LZHAM v1.0 is being tested on iOS/OSX/Linux/Win

Currently testing it on a few machines using random codec settings with ~3.5 million files. We also just switched over our title's bundle decompression step from LZMA to LZHAM, so the decompressor will be tested on many iOS devices too.

I've also tested the compression portion of the code on iOS, but I won't be able to get much coverage there before releasing it. Honestly the decompressor is much more interesting for mobile devices (that's really the whole point of LZHAM).

I'll be porting and testing LZHAM on Android within a week or so - should be easy by this point.

2 comments:

  1. It's great to see the progress you are making with LZHAM. I can't wait to find an excuse to use it in upcoming projects.

    If I remember correctly LZMA can use ungodly amounts of memory for decompression (depending on the compression settings). How does LZHAM compare in this regard?

    ReplyDelete
    Replies
    1. Thanks Shorty - I'm going to keep working on LZHAM until I can achieve more traction with the codec.

      LZHAM's compressor is a heavyweight beast at the moment. It likes a lot of RAM. LZHAM's research codec roots show through the most in its compressor.

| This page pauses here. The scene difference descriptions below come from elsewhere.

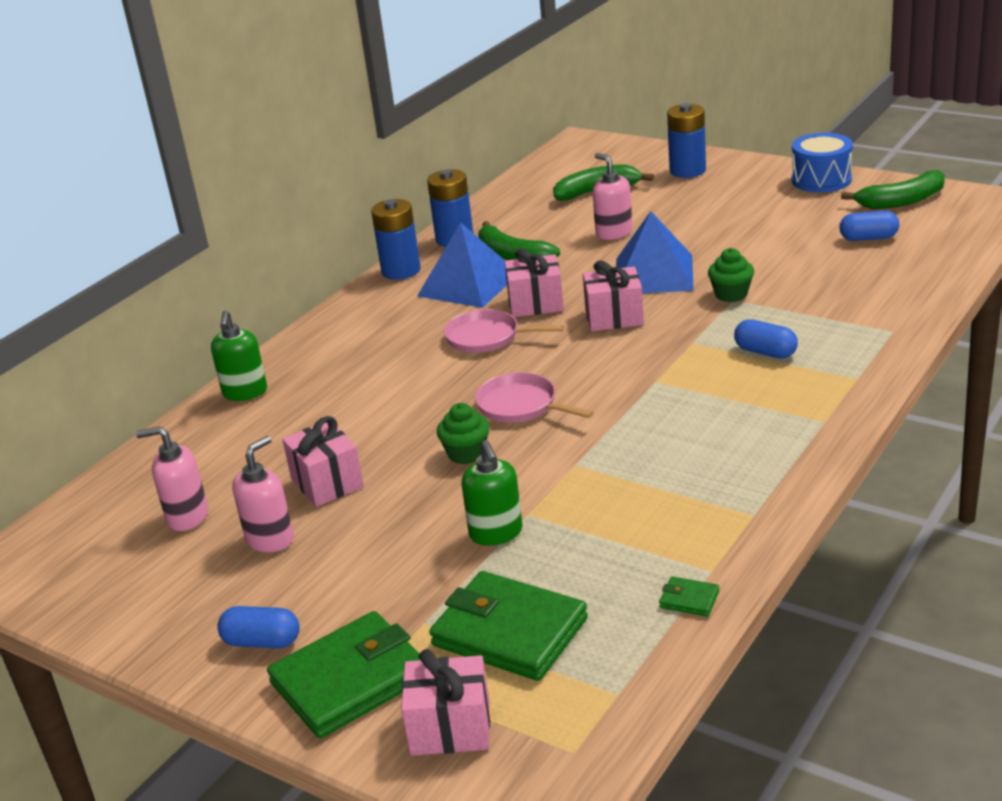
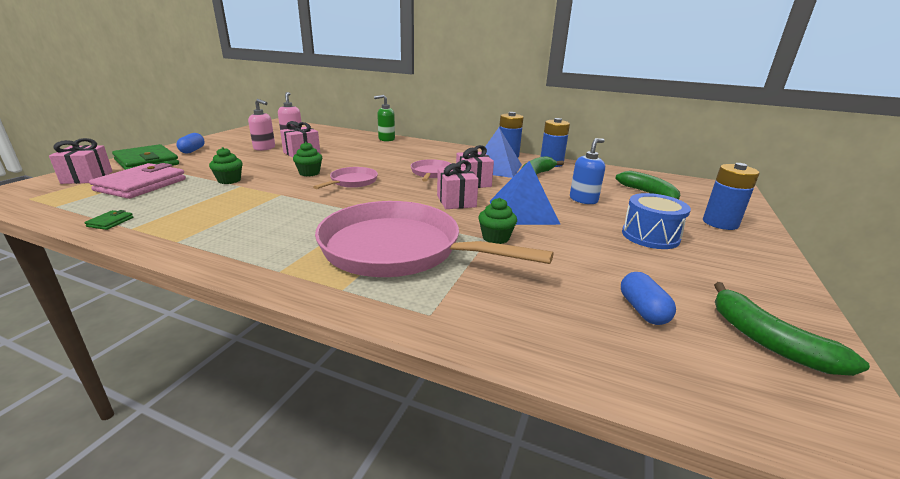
camera: 75 degrees right, 5 degrees down
(496, 533) = (229, 180): green soap dispenser -> green cupcake
(509, 632) = (141, 185): green wallet -> pink wallet
(613, 233) = (583, 200): pink soap dispenser -> blue soap dispenser
(765, 352) = (398, 249): blue capsule -> pink pan
(821, 180) = (771, 286): blue drum -> blue drum (650, 236)

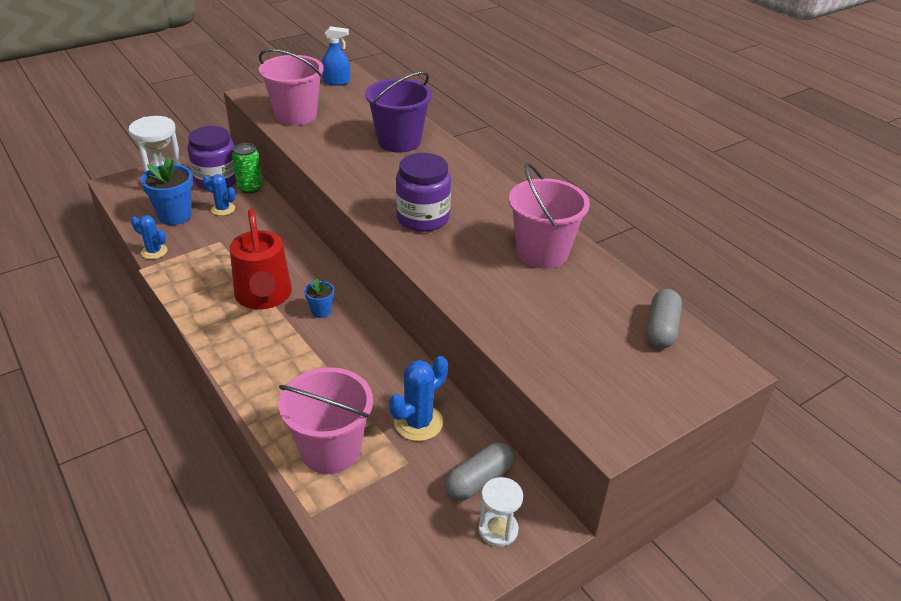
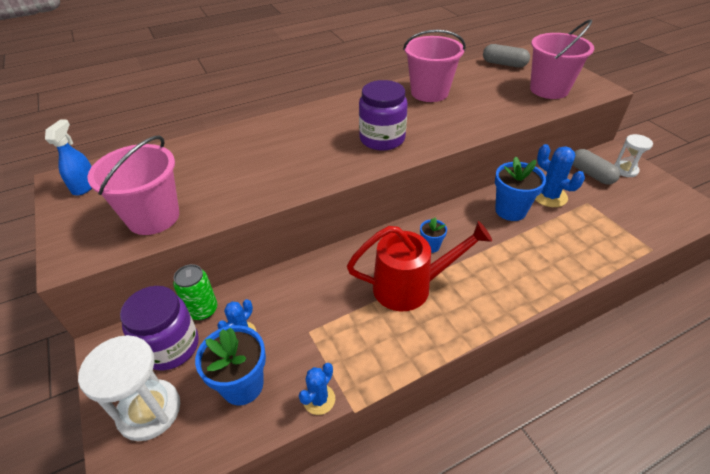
camera: 80 degrees left, 5 degrees up
(330, 450) = (589, 240): pink bucket -> pink bucket (549, 89)
(385, 380) = (510, 210): none -> blue flower pot
(399, 141) = (246, 147): purple bucket -> none

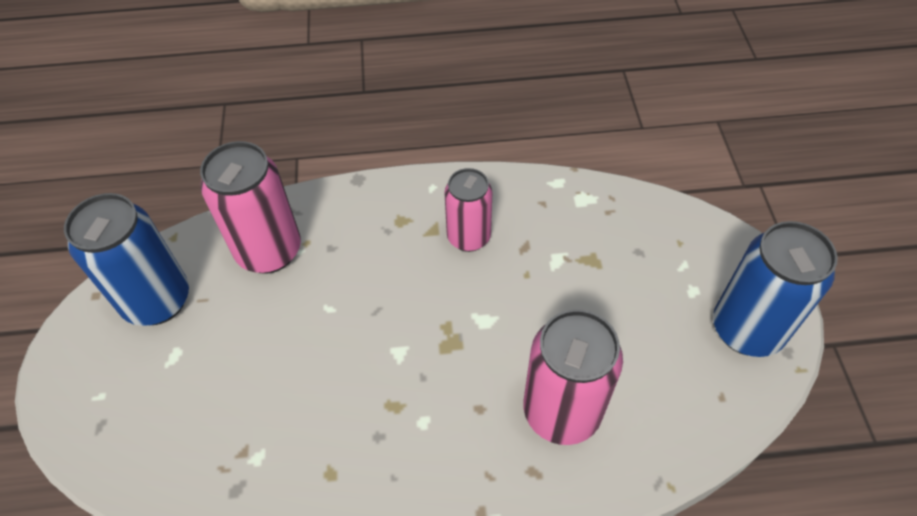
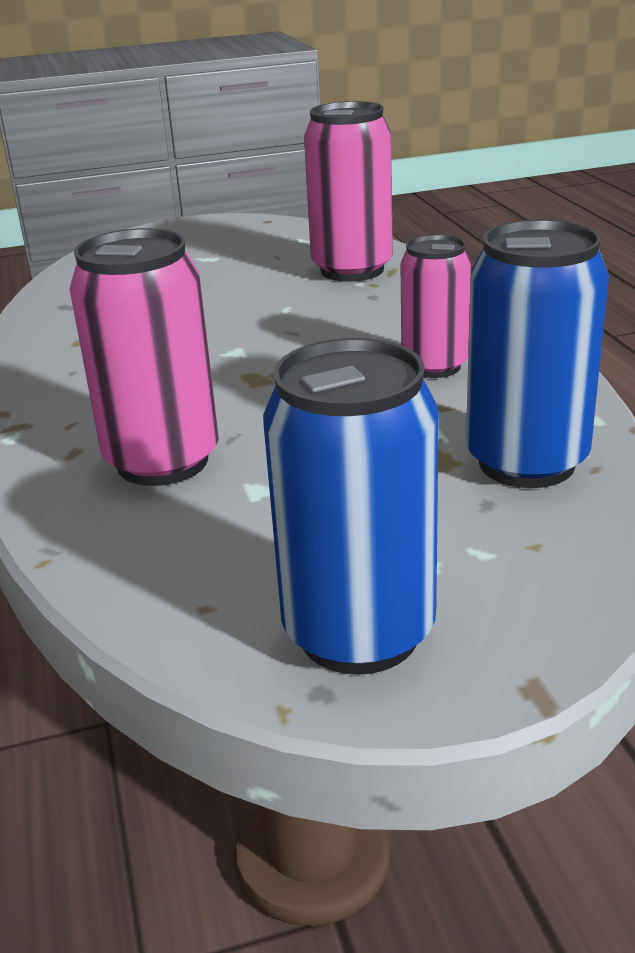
camera: 80 degrees right, 25 degrees down
(157, 301) = (269, 240): blue can -> blue can (526, 463)

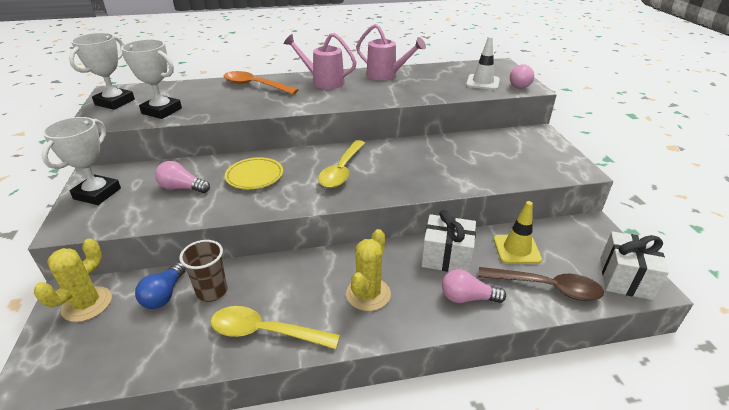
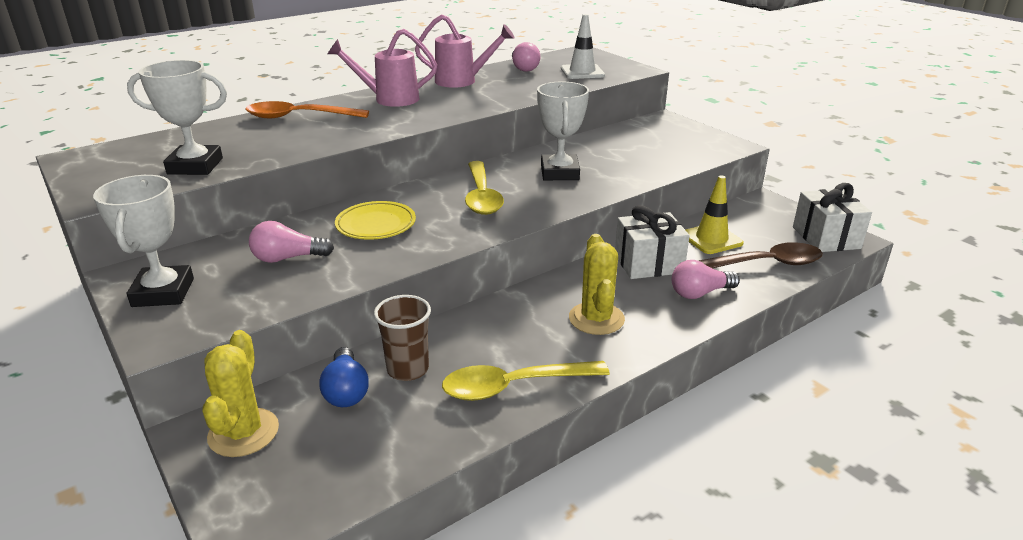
camera: 25 degrees left, 5 degrees down
(115, 102) = (102, 169): white trophy -> white trophy (559, 173)
(519, 84) = (623, 68): pink light bulb -> pink light bulb (523, 68)

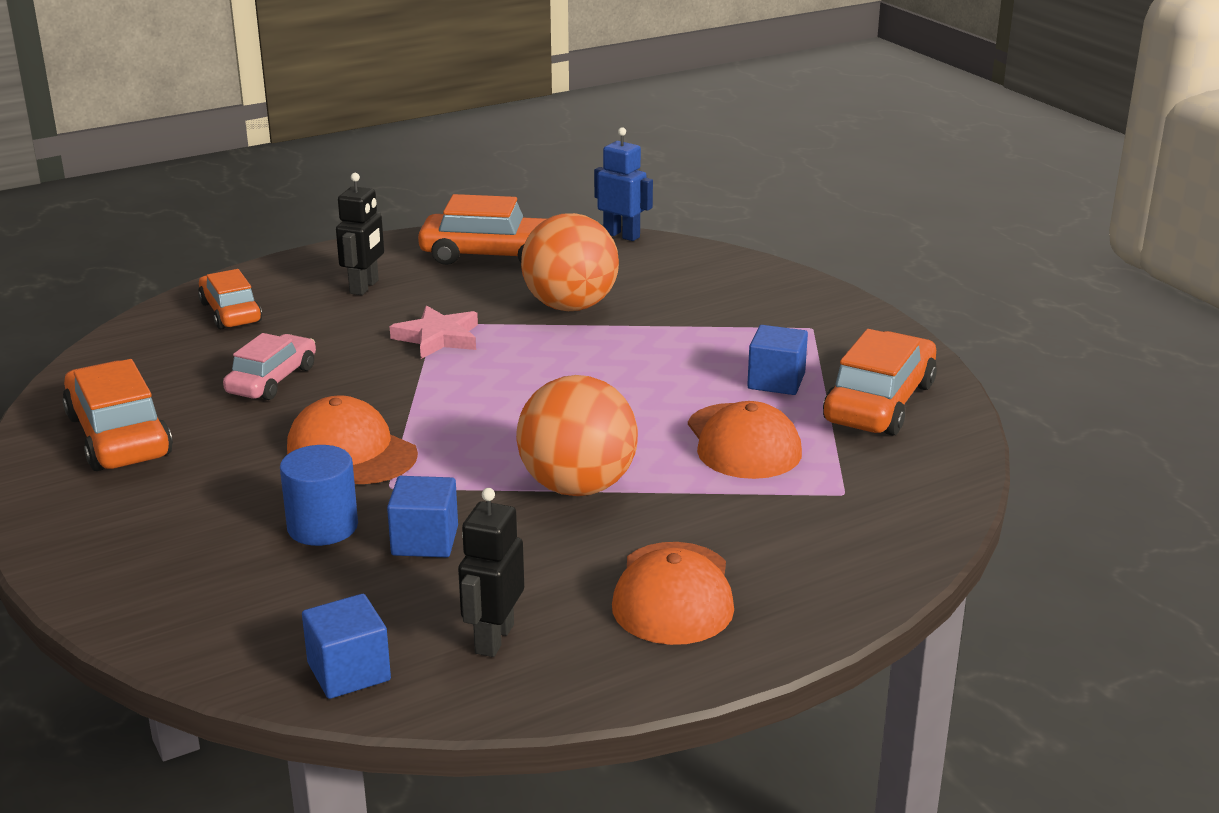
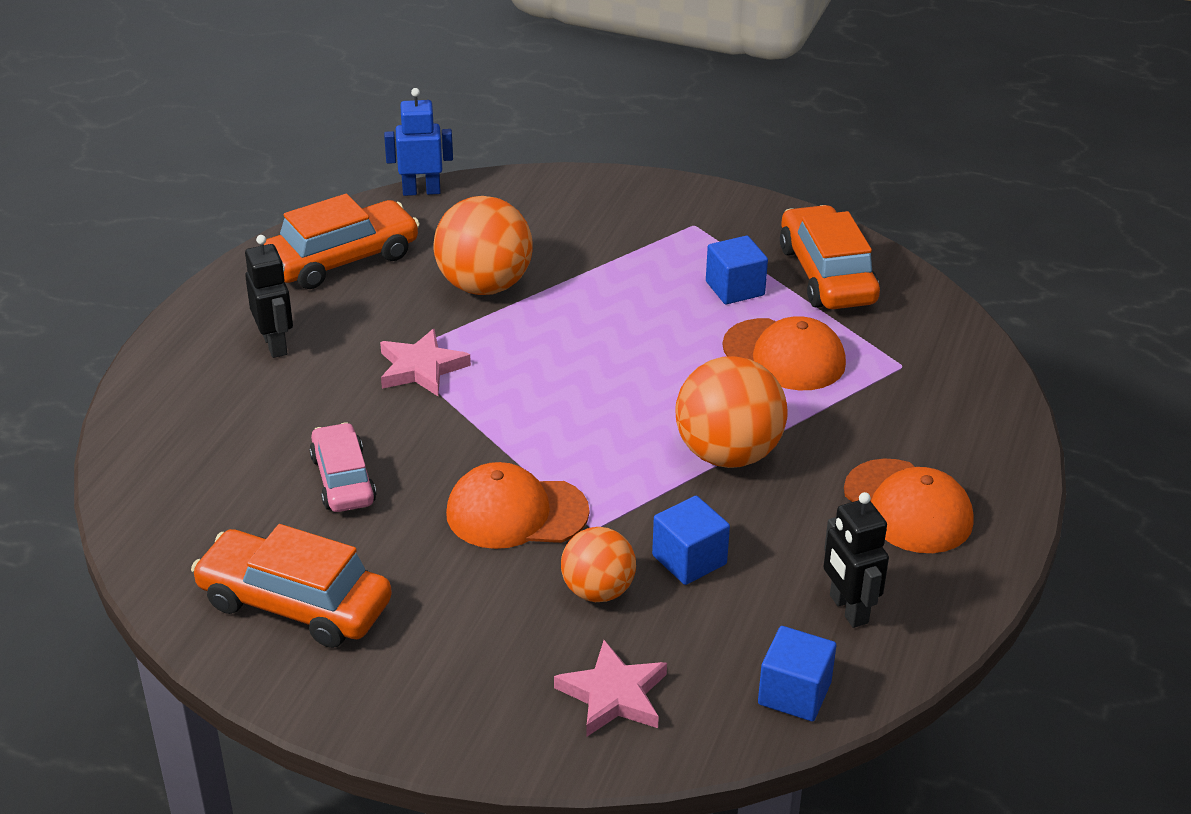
camera: 40 degrees left, 10 degrees up
(217, 597) = (613, 695): none -> pink star
(231, 312) = (191, 429): orange car -> none
(322, 527) = (598, 591): blue cylinder -> orange ball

      Its decompressor (which is more refined than the compressor at the moment) uses approximately the same amount of RAM as LZMA. You can massively reduce the amount of RAM used by either LZMA or LZHAM by decreasing the dictionary sizes. So if you set the dict. size to 32KB or 64KB, you'll only need this plus whatever the codec needs to hold its statistical/decompression tables in order to decompress.

      It's totally possible to allow smaller dictionary sizes in LZHAM, for example 4K, 8K, etc. but I just haven't worked on it (should be very easy to do).

      I'm going to measure and optimize memory consumption sometime after v1.0.